START Material for this task

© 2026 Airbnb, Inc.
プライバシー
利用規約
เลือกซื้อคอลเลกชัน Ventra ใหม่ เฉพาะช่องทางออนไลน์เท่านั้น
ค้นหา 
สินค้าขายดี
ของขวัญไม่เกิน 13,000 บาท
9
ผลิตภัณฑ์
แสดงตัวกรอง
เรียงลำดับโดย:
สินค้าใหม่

END Material for this task

▶ [Problem to solve]:
Recast the lines of text in the records above as a JSON list of strings, one string per line, leaving out any blank lines.

▶ [Reply]:
[
  "© 2026 Airbnb, Inc.",
  "プライバシー",
  "利用規約",
  "เลือกซื้อคอลเลกชัน Ventra ใหม่ เฉพาะช่องทางออนไลน์เท่านั้น",
  "ค้นหา ",
  "สินค้าขายดี",
  "ของขวัญไม่เกิน 13,000 บาท",
  "9",
  "ผลิตภัณฑ์",
  "แสดงตัวกรอง",
  "เรียงลำดับโดย:",
  "สินค้าใหม่"
]